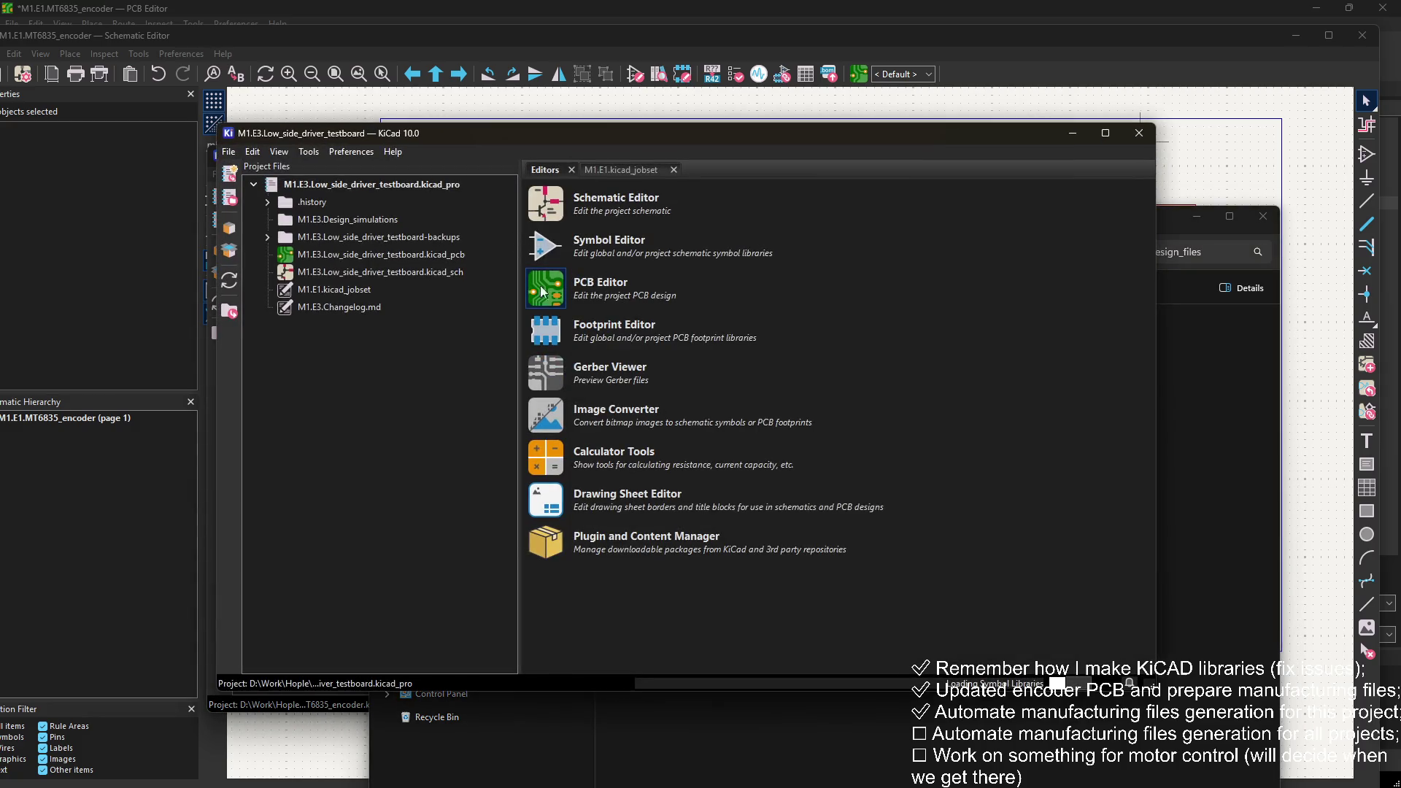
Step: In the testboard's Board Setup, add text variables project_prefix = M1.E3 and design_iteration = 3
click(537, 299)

* * *

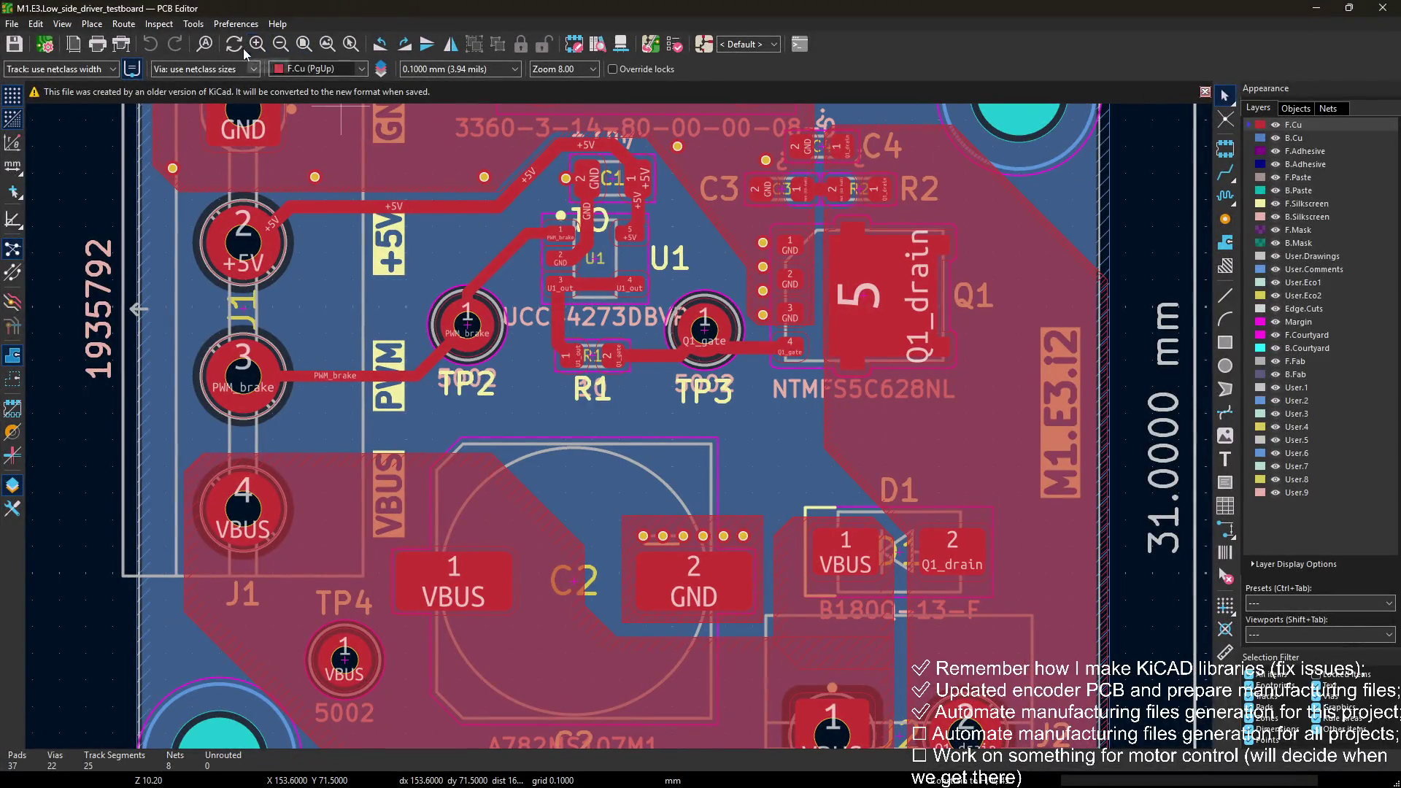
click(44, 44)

■ **Directions**
Please give back, exactly as it stands above, the stretch from the line with "Step: In the" through the line with "click(537, 299)", and no line outside it.

■ **Solution for this task**
Step: In the testboard's Board Setup, add text variables project_prefix = M1.E3 and design_iteration = 3
click(537, 299)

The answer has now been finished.